Vermietung von Arbeitsbühnen mit DBCP

Als ein geeigneter Business-Use-Case, um das Potential zur Anwendung des Decentralized Business Communication Protocols im Anwendungsfall eines Geschäftsprozesses zu verdeutlichen und greifbar zu machen hat sich ein Dienstleister für den Bereich Gabelstapler, Lagertechnik und Arbeitsbühnen für die Miete einer Arbeitsbühne entschieden. Für diese bewusste Entscheidung sprechen mehrere Gründe. Die Vermietung ist ein standardisierter Prozess im Massengeschäft, mit mehreren tausend Vorgängen pro Jahr. Es sind Prozessschritte vertreten, die Kommunikation und Transaktionen sowohl intern, innerhalb einer Abteilung, genau wie abteilungsübergreifend, sowie extern, unternehmensübergreifend, erfordern. Es besteht hoher Abstimmungsbedarf unter den Akteuren, der aktuell zumeist sequentiell per Telefon oder E-Mail erfolgt, und auch eine Vielzahl an Dokumenten in Papier oder Datenform und deren Austausch mit sich bringt. Die befragten Kollegen der Disposition, als Prozesshauptbeteiligte, sehen aktuell ein (Miss-)Verhältnis von 30:70 zwischen Kernvorgängen, wie Auftragserfassung, Beratung und Angebotserstellung, und den administrativen Tätigkeiten. Ein Handlungsbedarf aus Unternehmenssicht ist gegeben.
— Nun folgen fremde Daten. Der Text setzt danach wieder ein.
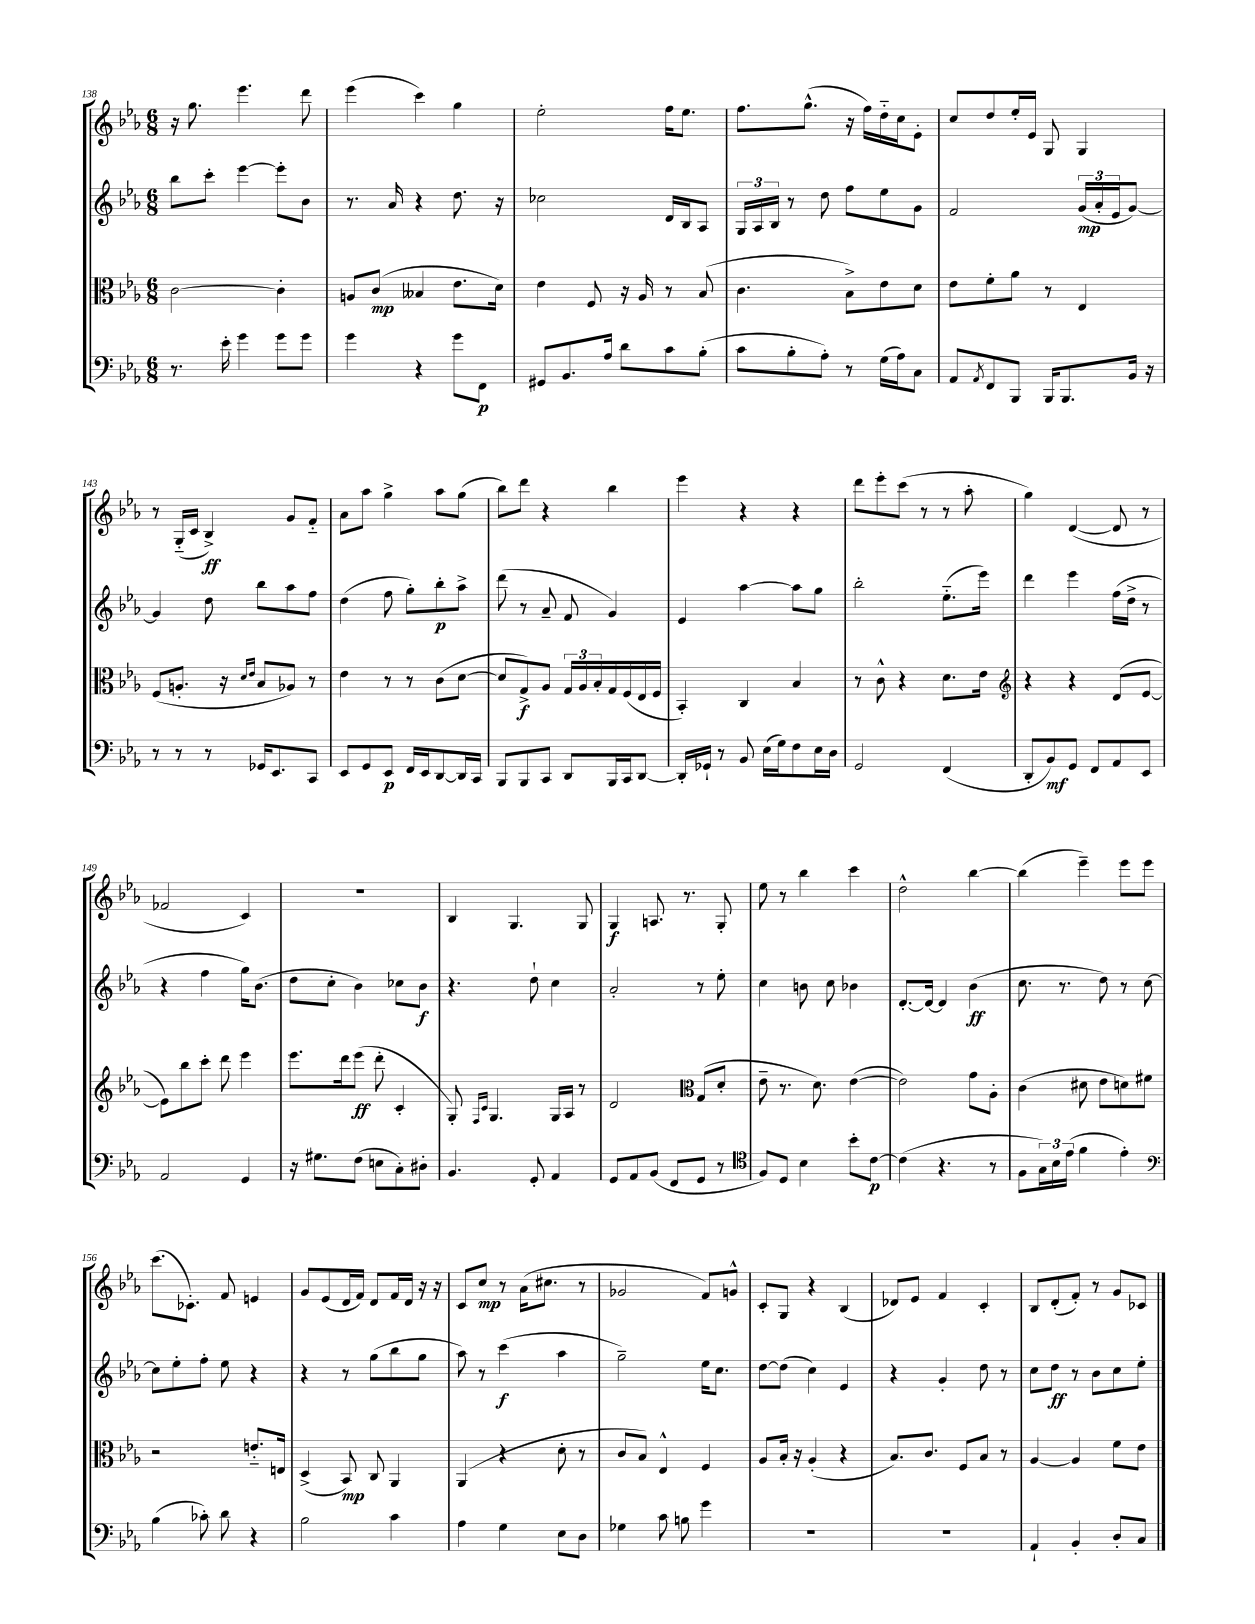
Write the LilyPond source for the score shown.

<<
\new StaffGroup <<
\new Staff = "s0" {
    \clef treble \key ees \major \numericTimeSignature \time 6/8
    r16 g''8. ees'''4. d'''8 |
    ees'''4( c'''4) g''4 |
    ees''2-. f''16 ees''8. |
    f''8. g''8.-^( r16 f''16) d''16-_ c''16 ees'8-. |
    c''8 d''8 ees''16-. ees'16 g8 g4 |
    r8 g16-_( c'16 bes4->\ff) g'8 f'8-_ |
    aes'8 aes''8 g''4-> aes''8 g''8( |
    bes''8) d'''8 r4 bes''4 |
    ees'''4 r4 r4 |
    d'''8 ees'''8-. c'''8( r8 r8 aes''8-. |
    g''4) d'4~( d'8 r8 |
    fes'2 c'4) |
    R2. |
    bes4 g4. g8 |
    g4\f a8. r8. g8-. |
    ees''8 r8 bes''4 c'''4 |
    d''2-^ bes''4~ |
    bes''4( ees'''4--) ees'''8 ees'''8 |
    c'''8.( ces'8.-.) f'8 e'4 |
    g'8 ees'8( d'16 f'16) d'8 f'16 d'16 r16 r16 |
    c'8 c''8\mp r8 aes'16( cis''8. r8 |
    ges'2 f'8) g'8-^ |
    c'8-. g8 r4 bes4( |
    des'8) ees'8 f'4 c'4-. |
    bes8 d'8-.( f'8-.) r8 g'8 ces'8 \bar "|." |
}
\new Staff = "s1" {
    \clef treble \key ees \major \numericTimeSignature \time 6/8
    bes''8 c'''8-. ees'''4~ ees'''8-. bes'8 |
    r8. aes'16 r4 d''8. r16 |
    ces''2 d'16 bes16 aes8 |
    \tuplet 3/2 { g16 aes16 bes16 } r8 d''8 f''8 ees''8 g'8 |
    f'2 \tuplet 3/2 { g'16\mp( aes'16-. ees'16 } g'8~) |
    g'4 d''8 bes''8 aes''8 f''8 |
    d''4( f''8 g''8-.) bes''8-.\p aes''8-> |
    d'''8( r8 aes'8-- f'8 g'4) |
    ees'4 aes''4~ aes''8 g''8 |
    bes''2-. ees''8.-_( ees'''16) |
    d'''4 ees'''4 f''16( d''16-> r8 |
    r4 f''4 g''16) bes'8.( |
    d''8 c''8-. bes'4) ces''8 bes'8\f |
    r4. d''8-! c''4 |
    aes'2-. r8 ees''8-. |
    c''4 b'8 c''8 bes'4 |
    d'8.~-. d'16~ d'4 bes'4\ff( |
    c''8. r8. d''8) r8 c''8~ |
    c''8 ees''8-. f''8-. ees''8 r4 |
    r4 r8 g''8( bes''8 g''8 |
    aes''8) r8 c'''4\f( aes''4 |
    g''2--) ees''16 c''8. |
    d''8~ d''8( c''4) ees'4 |
    r4 g'4-. d''8 r8 |
    c''8 d''8\ff r8 bes'8 c''8 ees''8-. \bar "|." |
}
\new Staff = "s2" {
    \clef alto \key ees \major \numericTimeSignature \time 6/8
    c'2~ c'4-. |
    a8 c'8\mp( beses4 ees'8. d'16) |
    ees'4 f8 r16 aes16 r8 bes8( |
    c'4. bes8->) ees'8 d'8 |
    ees'8 f'8-. aes'8 r8 ees4 |
    f8( a8.-. r16 \grace { d'16 ees'16 } bes8 aes8) r8 |
    ees'4 r8 r8 c'8( d'8~ |
    d'8 g8->\f) aes8 \tuplet 3/2 { g16 aes16 bes16-. } g16 f16( ees16 f16 |
    bes,4-.) c4 bes4 |
    r8 c'8-^ r4 d'8. ees'16 |
    \clef treble r4 r4 d'8( ees'8~ |
    ees'8) bes''8 c'''8-. d'''8 ees'''4 |
    ees'''8. d'''16 ees'''8\ff( d'''8-. c'4-. |
    g8-.) \grace { f16 c'16 } g4. g16 aes16 r8 |
    d'2 \clef alto g8( d'8-. |
    ees'8-- r8. d'8.) ees'4~( |
    ees'2) g'8 aes8-. |
    c'4( dis'8 ees'8 d'8) fis'8 |
    r2 e'8.-_ e16 |
    d4->( bes,8\mp) c8 aes,4 |
    aes,4( r4 d'8-. r8 |
    c'8 bes8) ees4-^ f4 |
    aes8 bes16-. r16 aes4-.( r4 |
    bes8.) c'8. f8 bes8 r8 |
    aes4~ aes4 f'8 ees'8 \bar "|." |
}
\new Staff = "s3" {
    \clef bass \key ees \major \numericTimeSignature \time 6/8
    r8. ees'16-. g'4 g'8 g'8 |
    g'4 r4 g'8 f,8\p |
    gis,8 bes,8. aes16 d'8 c'8 bes8-.( |
    c'8 bes8-. aes8-.) r8 g16( aes16) c8 |
    aes,8 \acciaccatura { aes,8 } f,8 bes,,8 bes,,16 bes,,8. bes,16 r16 |
    r8 r8 r8 ges,16 ees,8. c,8 |
    ees,8 g,8 ees,8\p f,16 ees,16 d,8~ d,16 c,16 |
    bes,,8 bes,,8 c,8 d,8 bes,,16 c,16 d,8~ |
    d,16-. ges,16-! r8 bes,8 ees16( g16) f8 ees16 d16 |
    g,2 f,4( |
    d,8-. bes,8\mf) g,8 f,8 aes,8 ees,8 |
    aes,2 g,4 |
    r16 gis8. f8( e8 c8-.) dis8-. |
    bes,4. g,8-. aes,4 |
    g,8 aes,8 bes,8( f,8 g,8 r8 |
    \clef tenor f8) d8 bes4 bes'8-. c'8~\p |
    c'4( r4. r8 |
    f8 \tuplet 3/2 { g16) bes16 ees'16( } f'4 ees'4-.) |
    \clef bass bes4( ces'8-.) d'8 r4 |
    bes2 c'4 |
    aes4 g4 ees8 d8 |
    ges4 c'8 b8 g'4 |
    R2. |
    R2. |
    aes,4-! bes,4-. d8-. c8 \bar "|." |
}
>>
>>
\layout { \context { \Score currentBarNumber = #138 } }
Vermietung einer Arbeitsbühne
Die Prozessbeschreibung des Mietprozesses einer Arbeitsbühne beim Anbieter gibt den realen, aktuellen IST-Zustand des Business-Use-Cases wieder. Die Basis zur Modellierung bildete die offizielle, vom QM-Beauftragten freigegebene Prozessbeschreibung. Um die tatsächliche Anwendung der einzelnen beschriebenen Schritte im Alltag gegen zu prüfen und evtl. nötige Aktualisierungen und Anpassungen offenzulegen, wurden die am Prozess beteiligten Mitarbeiter, gemeinsam mit einem ebenfalls am DBCP-Projekt beteiligten Mitarbeiter befragt.
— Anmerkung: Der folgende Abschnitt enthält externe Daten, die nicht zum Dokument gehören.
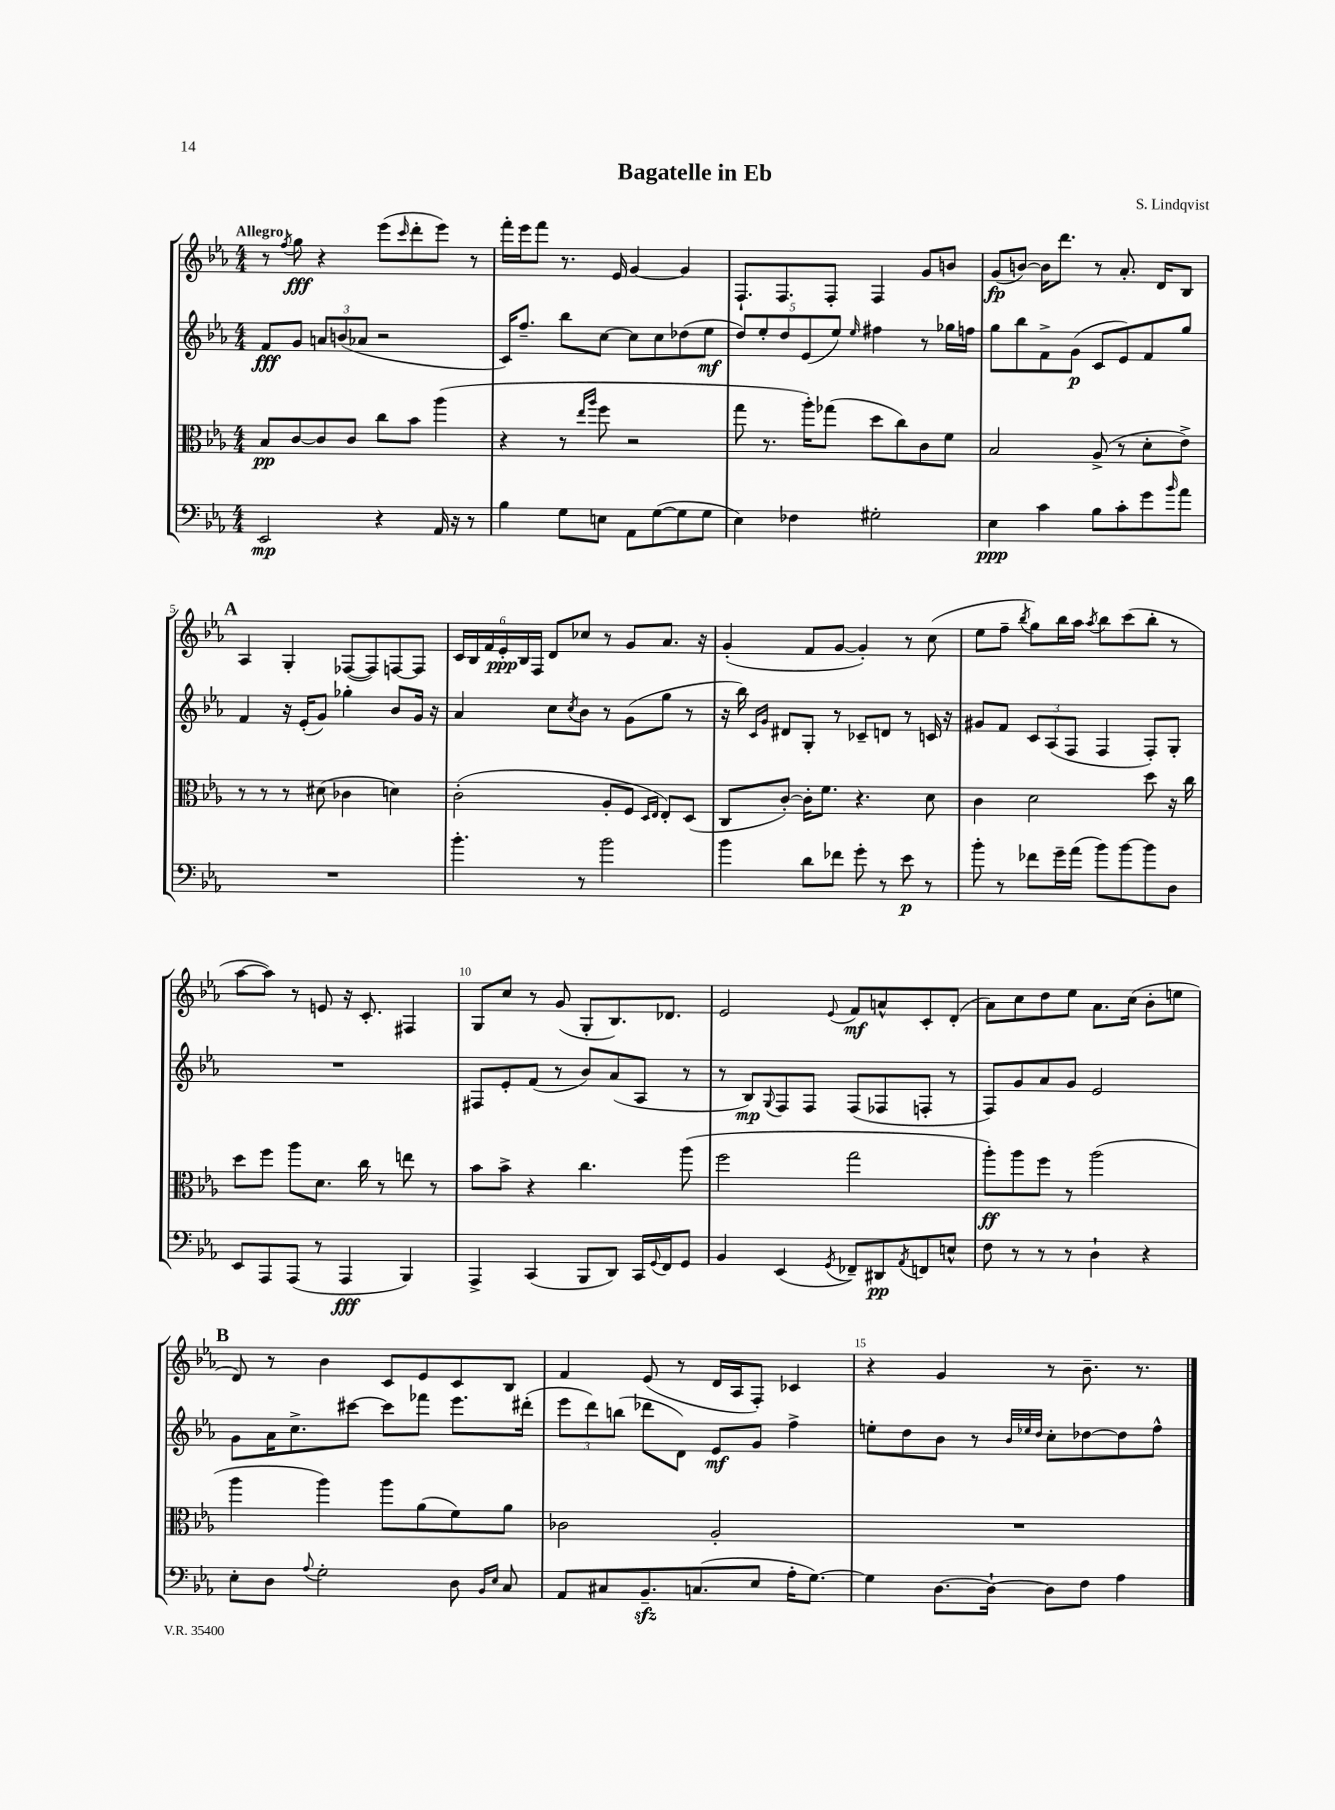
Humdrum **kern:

**kern	**kern	**kern	**kern
*staff4	*staff3	*staff2	*staff1
*clefF4	*clefC3	*clefG2	*clefG2
*k[b-e-a-]	*k[b-e-a-]	*k[b-e-a-]	*k[b-e-a-]
*M4/4	*M4/4	*M4/4	*M4/4
2EE-/	8B-/L	8f/L	8r
.	.	.	8qff/
.	[8c/	8g/J	8gg\
.	8c/]	12a/L	4r
.	.	(12b/	.
.	8c/J	.	.
.	.	12a-/J	.
4r	8cc\L	2r	(8eee-\L
.	.	.	16qqccc/
.	8b-\J	.	8ddd'\
16AA-/	(4aa-\	.	8eee-\J)
16r	.	.	.
8r	.	.	8r
=	=	=	=
4B-\	4r	16c/LK)	16fff'\LL
.	.	8.ff~/J	16eee-\J
.	.	.	8fff\J
8G\L	8r	8bb-\L	8.r
.	16qqee-/LL	.	.
.	16qqaa-/JJ	.	.
8E\J	8ff\	[8cc\J	.
.	.	.	16e-/
8AA-\L	2r	8cc\]L	[4g/
([8G\	.	8cc\	.
8G\]	.	(8dd-\	4g/]
8G\J	.	8ee-\J	.
=	=	=	=
4E-\)	8gg\	10dd/L)	8.F`/L
.	.	10ee-'/	.
.	8.r	.	.
.	.	.	8.F/
.	.	10dd/	.
4F-\	.	.	.
.	.	(10e-/	.
.	16aa-'\LK)	.	.
.	(8gg-\J	.	8F'/J
.	.	10ee-/J)	.
.	.	16qqee-/	.
2G#'\	8dd\L	4ff#\	4F/
.	8cc\)	.	.
.	8c\	8r	8g/L
.	8f\J	16gg-\LL	8b/J
.	.	16ff\JJ	.
=	=	=	=
4E-\	2B-/	8gg\L	(8g/L
.	.	8bb-\	[8b/J)
4c\	.	8f^\	16b\]LK
.	.	.	8.ddd\J
.	.	(8g\J	.
8B-\L	(8A-^/	8c/L	8r
8c'\	8r	8e-/)	8.a-'/
8g\	8d'\L	8f/	.
.	.	.	16d/LK
16qqb-/	.	.	.
8a-\J	8e-^\J)	8gg/J	8B-/J
=	=	=	=
1r	8r	4f/	4A-/
.	8r	.	.
.	8r	16r	4G'/
.	.	(16e-'/LK	.
.	(8d#\	8g/J)	.
.	4c-\	4gg-'\	([8F-/L
.	.	.	8F-/])
.	4d\)	8b-/L	[8F/
.	.	16g/Jk	8F/]J
.	.	16r	.
=	=	=	=
4.b-'\	(2c'\	4a-/	24c/LL
.	.	.	24B-/
.	.	.	24f/
.	.	.	24e-'/
.	.	.	24B-/
.	.	.	24F/JJ
.	.	8cc\L	8d/L
.	.	8qcc/	.
8r	.	8b-\J	8cc-/J
2b-\	8A-'/L	8r	8r
.	8F/J	(8g\L	8g/L
.	16qqD/LL	.	.
.	16qqE-/JJ	.	.
.	8E-'/L)	8gg\J	8.a-/J
.	(8D/J	8r	.
.	.	.	16r
=	=	=	=
4b-\	8C/L	16r	(4g'/
.	.	16bb-\)	.
.	.	16qqc/LL	.
.	.	16qqg/JJ	.
.	[8c'/J)	8d#/L	.
8d\L	16c'\]LK	8G'/J	8f/L
.	8.f\J	.	.
8f-\J	.	8r	[8g/J
8g'\	4.r	8c-~/L	4g'/])
8r	.	8d/J	.
8e-\	.	8r	8r
8r	8d\	16c/	(8cc\
.	.	16r	.
=	=	=	=
8b-'\	4c\	8g#/L	8ee-\L
8r	.	8f/J	8ff~\J
.	.	.	8qbb-/
8f-\L	2d\	12c/L	8gg\L)
.	.	(12A-/	.
16g~\L	.	.	16bb-\L
.	.	12F/J	.
(16a-\JJ	.	.	16aa-\JJ
.	.	.	8qaa-/
8b-\L)	.	4F/	8bb-\L
[8b-\	.	.	(8ccc\
8b-\]	8dd\	8F'/L)	8bb-'\J
8D\J	16r	8G'/J	8r
.	16cc\	.	.
=	=	=	=
8EE-/L	8dd\L	1r	[8aa-\L
8AAA-/	8ff\J	.	8aa-\]J)
(8AAA-/J	8aa-\L	.	8r
8r	8.d\J	.	8e/
4AAA-/	.	.	16r
.	16cc\	.	8.c'/
.	8r	.	.
4BBB-/)	8ee\	.	4F#/
.	8r	.	.
=	=	=	=
4AAA-^/	8b-\L	8F#/L	8G/L
.	8b-^\J	8e-'/	8cc/J
(4CC/	4r	(8f/J	8r
.	.	8r	(8g/
8BBB-/L	4.cc\	8b-/L)	8G'/L
8DD/J)	.	(8a-/	8.B-/)
16CC/LL	.	8A-/J	.
8qqGG/	.	.	.
16FF/J	.	.	8.d-/J
8GG/J	(8aa-\	8r	.
=	=	=	=
4BB-/	2ff\	8r	2e-/
.	.	8B-/L)	.
.	.	8qqG/	.
(4EE-/	.	8F/	.
.	.	8F/J	.
8qGG/	.	.	8qqe-/
8FF-~/L)	2gg\	(8F/L	8f/L
8DD#/	.	8F-/	8a^^/
8qAA-/	.	.	.
8FF/	.	8F'/J	8c'/
8E^^/J	.	8r	(8d'/J
=	=	=	=
8F\	8aa-'\L)	8F/L)	8a-\L)
8r	8aa-\	8g/	8cc\
8r	8ff\J	8a-/	8dd\
8r	8r	8g/J	8ee-\J
4D`\	(2aa-\	2e-/	8.a-\L
.	.	.	(16cc\Jk
4r	.	.	8b-'\L
.	.	.	8ee\J
=	=	=	=
8E-'\L	4aa-\	8g\L	8d/)
8D\J	.	16a-\K	8r
.	.	8.cc^\	.
8qqA-/	.	.	.
2G'\	4aa-\)	.	4b-\
.	.	[8ccc#\J	.
.	8aa-\L	8ccc#\]L	8c/L
.	(8a-\	8fff-\J	8e-/
8D\	8f\)	8.eee-\L	8c/
16qqBB-/LL	.	.	.
16qqE-/JJ	.	.	.
8C/	8a-\J	.	8B-/J
.	.	(16ddd#'\Jk	.
=	=	=	=
8AA-/L	2c-\	12eee-\L	4f/
.	.	12ddd\)	.
8C#/	.	.	.
.	.	(12bb\J	.
8.BB-~/	.	8ddd-\L	(8e-/
.	.	8d\J)	8r
(8.C/	.	.	.
.	2A-'/	8e-/L	16d/LL
.	.	.	16A-/J
8E-/J	.	8g/J	8F'/J)
16A-'\LK	.	4ff^\	4c-/
[8.G\J)	.	.	.
=	=	=	=
4G\]	1r	8ee'\L	4r
.	.	8dd\	.
[8.D\L	.	8b-\J	4g/
.	.	8r	.
16D`\_Jk	.	.	.
.	.	32qqb-/LLL	.
.	.	32qqee-/	.
.	.	32qqdd/JJJ	.
8D\]L	.	8cc'\L	8r
8F\J	.	[8dd-\	8.b-~\
4A-\	.	8dd-\]	.
.	.	.	8.r
.	.	8ff^^\J	.
==	==	==	==
*-	*-	*-	*-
Anhand der Funktionalitäten und Vorteile, die DBCP im Geschäftsprozess ermöglichen kann, wurden die nachgenannten Ansatzpunkte im Bühnenmietprozess für den Einsatz des DBCP ausgemacht:
  • Geschäftspartner finden
  • Verfügbarkeitsprüfung
  • Vertrag schließen
  • Vertragsausführung
  • Einfache und rechtssichere Verlängerung und Abmeldung
  • Überwachung und Dokumentation der Vertrags- und Maschinendaten
  • Schadensabwicklung
  • Abrechnung

Schaffung einer Prototyp-App

Um eine vereinfachte und somit schneller verfügbare Lösung zu Test- und Demonstrationszwecken nutzen zu können, wurden zunächst die Teilprozesse der Anbahnung und des Vertragsschlusses, sowie Subprozesse wie Werkstattvorbereitung, Abrechnung und Schadensabwicklung nicht in die Ausgestaltung des Prozesses eingebunden. Der Fokus wurde damit auf den Teilprozess der An-, Abmeldung und Übergabe der Arbeitsbühne gesetzt. Dieser erstreckt sich von der Bereitstellung der Maschine durch LINDIG, dem Transport zum Einsatzort, über die Nutzung durch den Kunden hin zur Rückführung. Vorteile dieser verschlankten Lösung ist, dass trotzdem alle Hauptakteure des Gesamtprozesses beteiligt sind, also sowohl interne, wie externe Transaktionen stattfinden.
Die internen Prozessdefinitionen dienten als Grundlage zur Codierung der Prototypen-App auf Basis des DBCP, die als Showcase zuerst bei der IT-Leistungsschau im April 2018 in Erfurt präsentiert wurde. Zugleich dient sie als Testversion für den Praxiseinsatz.